CONCEPTS – Maria Luisa Zanelli, from Habitat for Humanity, proposes the notion of land conflicts as the recognition of different interests over the same piece of land, highlighting that land conflicts do not start and may not always reach an actual physical confrontation and eviction. When dealing with land conflicts, particularly when focusing the opportunities for prevention and mediation, it is key to address a set of variables and conditions that threaten the tenure security of urban dwellers.
CAUSES – Miguel Mandamiento (Peru), Gabriela Pignataro (Uruguay), Magdalena Alvarez Garcés (Ecuador), Francisco Javier Reyes (México), Luis Callirgos, Luis Santibañez (Chile) discuss the causes of land conflicts, including the gap between the occupation of the territory and the implementation of planning and management land tools; the need for technical judicial tools; and a set of economic, social, cultural and environmental aspects that tend to prioritize access to land to certain groups / social strata in detriment of others, usually lower income and more vulnerables.
POLICY IMPLICATIONS – Luis Santibañez (Chile) mentions the importance of having land policies that enable various forms of tenure beyond private individual property, such as rental and the re-utilization of obsolete, abandoned buildings and land.
THE RURAL AND URBAN INTERCONNECTES DYNAMICS – The contribution from the Foundation of Displaced People of Colombia (FUNDESCOL) reveals some of the aspects of the interface between urban and rural settings by pointing out the eviction of entire rural communities by powerful elites, leading many families into urban poverty.
BRAZIL – We have had several contributions from Brazil, which is a focus point of this debate.
A Webinar hosted on January 25th (link: https://www.youtube.com/watch?v=VLhhiKXdqWA ) provided an interesting analysis of the types and causes of land conflict in Brazil, and presented an innovative tool being designed by the National Forum of Urban Reform and currently being piloted by Habitat for Humanity Brazil – it is an a mobile application / app to build a database of land conflicts through crowdsourcing.
GENDER GAPS – Terezinha Gonzaga (Brazil) brings to the debate some interesting aspects of urban land conflicts such as the disproportionate struggle of women and women-headed families in fulfilling their land and housing rights; advances in the legal and regulatory frameworks, such as the Statute of the Cities and the notion of the social function of land and city – although implementation is still and issue; the experiences pushed and influenced by the social movements.
REAL STATE DEVELOPMENT AND PUBLIC INTEREST – Another contribution from Brazil is the Museum of Evictions, an initiative focused on a low-income, informal community of 700 families in Rio de Janeiro, that was evicted due to real estate development before the World Cup and the Olympic games, similarly to many other communities across the country. Even though the justification that supported such developments was often related to the public interest and the preservation of natural environment, later the same areas were occupied by upper-middle class real estate developments.

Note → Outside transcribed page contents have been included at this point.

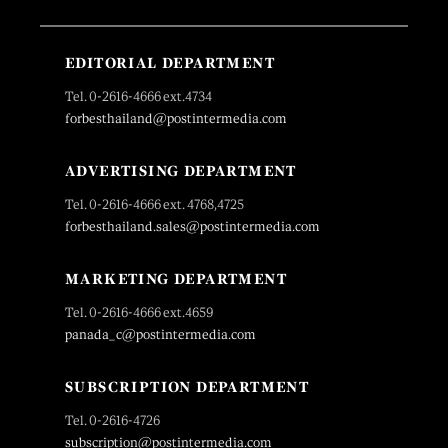
EDITORIAL DEPARTMENT
Tel. 0-2616-4666 ext.4734
forbesthailand@postintermedia.com
ADVERTISING DEPARTMENT
Tel. 0-2616-4666 ext. 4768,4725
forbesthailand.sales@postintermedia.com
MARKETING DEPARTMENT
Tel. 0-2616-4666 ext.4659
panada_c@postintermedia.com
SUBSCRIPTION DEPARTMENT
Tel. 0-2616-4726
subscription@postintermedia.com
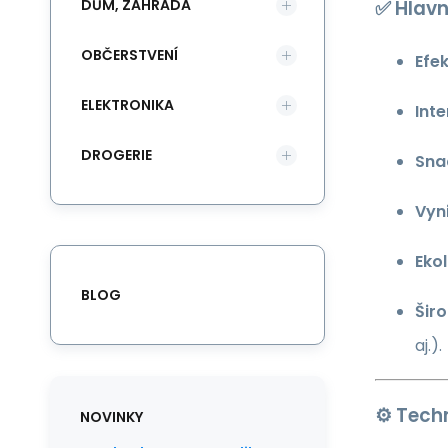
DŮM, ZAHRADA
✅
Hlavn
OBČERSTVENÍ
Efek
ELEKTRONIKA
Int
DROGERIE
Snad
Vyni
Eko
BLOG
Šir
aj.).
⚙️
Tech
NOVINKY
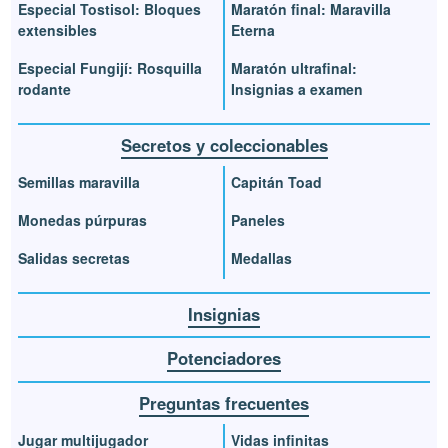
Especial Tostisol: Bloques
Maratón final: Maravilla
extensibles
Eterna
Especial Fungijí: Rosquilla
Maratón ultrafinal:
rodante
Insignias a examen
Secretos y coleccionables
Semillas maravilla
Capitán Toad
Monedas púrpuras
Paneles
Salidas secretas
Medallas
Insignias
Potenciadores
Preguntas frecuentes
Jugar multijugador
Vidas infinitas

RIO DE JANEIRO AND LAGOS – In reaction to the Museum of Removals, the colleague James Tayler from South Africa, now in Nigeria, shares about land conflicts in Lagos, very similar to what is going on in Brazil, where the poor are squeezed out by middle class real estate needs and other development. He shares about the cases of informal settlements completely built on water – a really clever solution to the problem of lack of available land for settlement; the forced eviction that left 30.000 people homeless overnight. By talking to the people on the ground, he noticed a strong feeling of solidarity and an interest in reaching out and learning more about communities facing similar challenges around land and tenure, in addition to the difficulty of grassroots in understanding technical language, which challenges adaptation of lessons learned to local situations.
THE ROLE OF THE MEDIA – The Museum of Removals addresses the role of the mainstream media in such land conflicts, manipulating the public opinion and legitimating the interest of the developers in clearing the city centers from the informal settlements. What the Museum is trying to do is to build a counter-narrative that challenges mainstream media about the low income / informal settlements, using the internet as a key tool, contributing to keep the memory of communities under threat of evictions. “The opportunity we see in our work is to demonstrate that the knowledge of the history of the people is one of the most powerful instruments of resistance.”

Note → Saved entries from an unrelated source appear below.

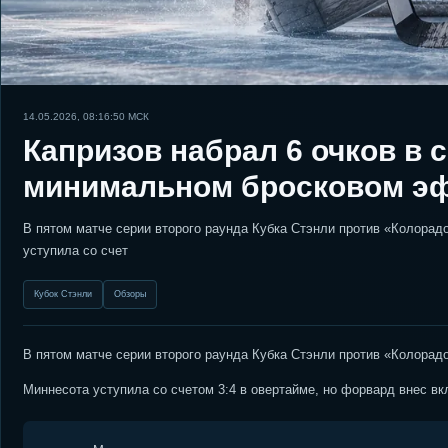
14.05.2026, 08:16:50
МСК
Капризов набрал 6 очков в 
минимальном бросковом э
В пятом матче серии второго раунда Кубка Стэнли против «Колорад
уступила со счет
Кубок Стэнли
Обзоры
В пятом матче серии второго раунда Кубка Стэнли против «Колорад
Миннесота уступила со счетом 3:4 в овертайме, но форвард внес в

MAPPING TOOLS – The post from the Museum of Evictions also shares about collaborative mapping initiatives, such as the #DroneHackademy and the Popular Slum Upgrading Plan.
SUDAN – Finally, we received a contribution from Mohyeldeen Taha (Sudan), providing a more rural perspective on land conflicts, who also shared the following video: https://drive.google.com/file/d/0B0oKiViZ46vpSlkxeHBMbWtrSmc/view
All the material (documents, videos, and other) submitted to the Forum will be uploaded to the Suelo Urbano library (http://www.suelourbano.org/bibliotecas/ ). Anyone registered in the platform can also share documents and other resources.
We greatly appreciate your engagement in the e-forum and are looking forward to a vibrant discussion over the coming weeks!
TYPES AND CAUSES
In Tegucigalpa, Honduras, internal migratory movements in the 1980s populated the outskirts of the city with dozens of informal settlements. Thousands of people moved onto unclaimed land, constructed houses, and began communities. The process of registering and titling land in Honduras is labyrinthine, and few settlers were even aware of the possibility of legalizing their land holdings until wealthy developers arrived threatening eviction. In several cases, business opportunists noticed swaths of unregistered land, and went through the legalization process, making themselves the de facto owners of land where entire communities lived. Some showed up with bulldozers, others asked for rent. The majority of these conflicts were due to the fact that, despite living in their homes for over a decade (which makes them eligible for ownership by Honduran law), individuals did not have legal title to their home.
CHALLENGES AND OPPORTUNITIES
Land disputes often became protracted battles where multiple people claimed ownership of the same plot of land. Meanwhile, inhabitants of that land lived in limbo, first paying off one claimant, then another, and never receiving legal recognition of ownership. To create security for the people trapped in the middle of land disputes, disputed land was valued, and the inhabitant of that land was given the opportunity to pay that amount into a bank trust, receiving legal title once the land was paid. Those who claimed ownership then battled over the money in the trust, not the land itself. In that way, legal battles over property did not threaten the livelihood of individuals.
GOOD PRACTICES
Civil society organizations such as the Association for a More Just Society (AJS) are working to reform the speed, efficiency, and quality of the land titling process. An estimated 80% of land in Honduras remains unregistered, and the process of legalization can take up to six years. In addition, frequent turnover in the Property Institute limits standardization and streamlining of procedures. AJS created a manual for the land titling process with best practices and standardized procedures, which was refined and adopted by the Property Institute. AJS also audits titles before they are delivered, catching errors such as misspelled names or duplicate registrations that would invalidate the title. In this way, they increase the capacity and quality of the Property Institute to deliver titles, slowly but steadily legalizing the tenancy of vulnerable groups across the country.